TASK TO CARRY OUT: An exact transcript of every entry is required, without any of the pictures.

RECORDED INFORMATION:
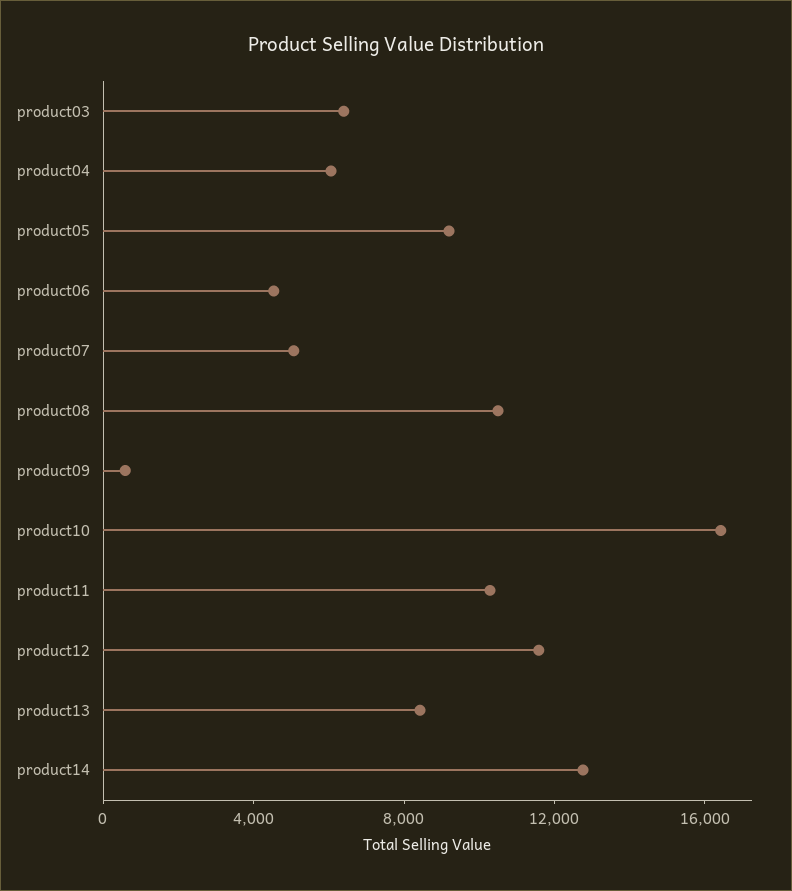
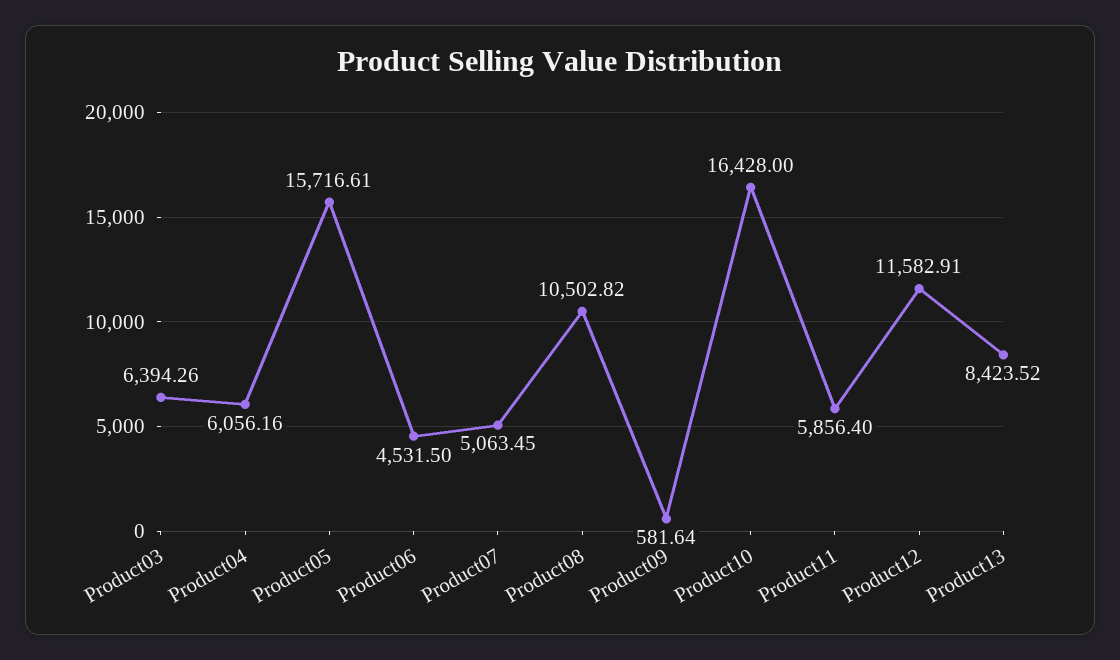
  {
    "product03": 6394.26,
    "product04": 6056.16,
-   "product05": 9000,
+   "product05": 15716.61,
    "product06": 4531.5,
    "product07": 5063.45,
    "product08": 10502.82,
    "product09": 581.64,
    "product10": 16428,
-   "product11": 10000,
+   "product11": 5856.4,
    "product12": 11582.91,
-   "product13": 8423.52,
+   "product13": 8423.52
-   "product14": 13000
  }

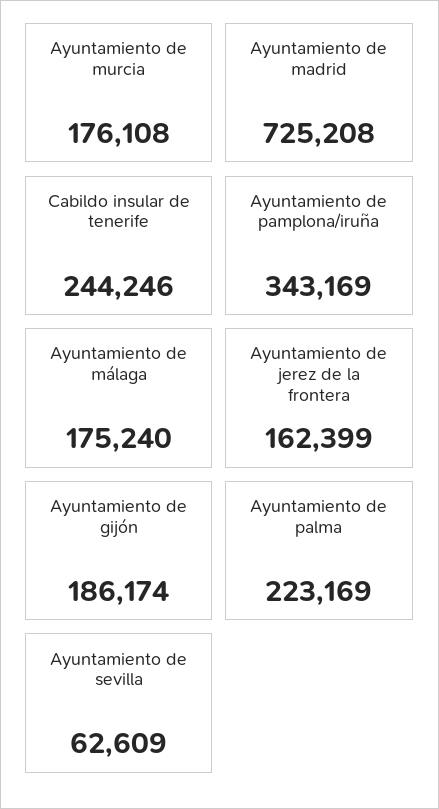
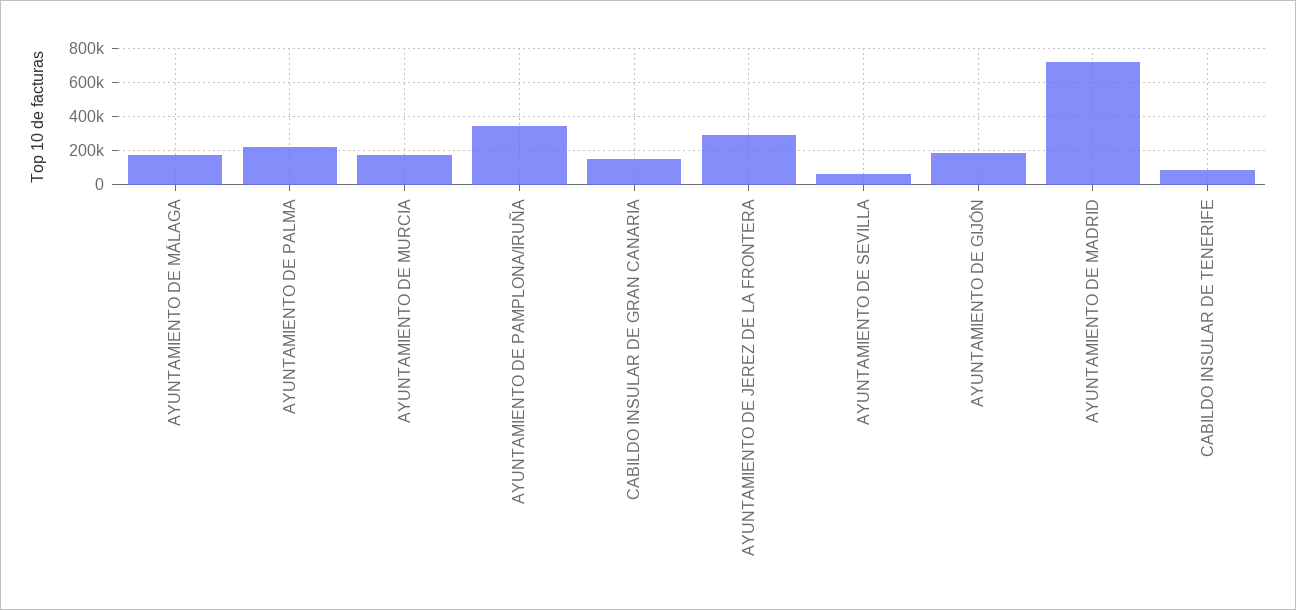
  {
    "Ayuntamiento de murcia": 176108,
    "Ayuntamiento de madrid": 725208,
-   "Cabildo insular de tenerife": 244246,
+   "Cabildo insular de tenerife": 100000,
    "Ayuntamiento de pamplona/iruña": 343169,
    "Ayuntamiento de málaga": 175240,
-   "Ayuntamiento de jerez de la frontera": 162399,
+   "Ayuntamiento de jerez de la frontera": 300000,
    "Ayuntamiento de gijón": 186174,
    "Ayuntamiento de palma": 223169,
-   "Ayuntamiento de sevilla": 62609
+   "Ayuntamiento de sevilla": 62609,
+   "CABILDO INSULAR DE GRAN CANARIA": 150000
  }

SOLUTION FOR THIS TASK:
  {
    "product03": 6394.26,
    "product04": 6056.16,
-   "product05": 9000,
+   "product05": 15716.61,
    "product06": 4531.5,
    "product07": 5063.45,
    "product08": 10502.82,
    "product09": 581.64,
    "product10": 16428,
-   "product11": 10000,
+   "product11": 5856.4,
    "product12": 11582.91,
-   "product13": 8423.52,
+   "product13": 8423.52
-   "product14": 13000
  }

  {
    "Ayuntamiento de murcia": 176108,
    "Ayuntamiento de madrid": 725208,
-   "Cabildo insular de tenerife": 244246,
+   "Cabildo insular de tenerife": 100000,
    "Ayuntamiento de pamplona/iruña": 343169,
    "Ayuntamiento de málaga": 175240,
-   "Ayuntamiento de jerez de la frontera": 162399,
+   "Ayuntamiento de jerez de la frontera": 300000,
    "Ayuntamiento de gijón": 186174,
    "Ayuntamiento de palma": 223169,
-   "Ayuntamiento de sevilla": 62609
+   "Ayuntamiento de sevilla": 62609,
+   "CABILDO INSULAR DE GRAN CANARIA": 150000
  }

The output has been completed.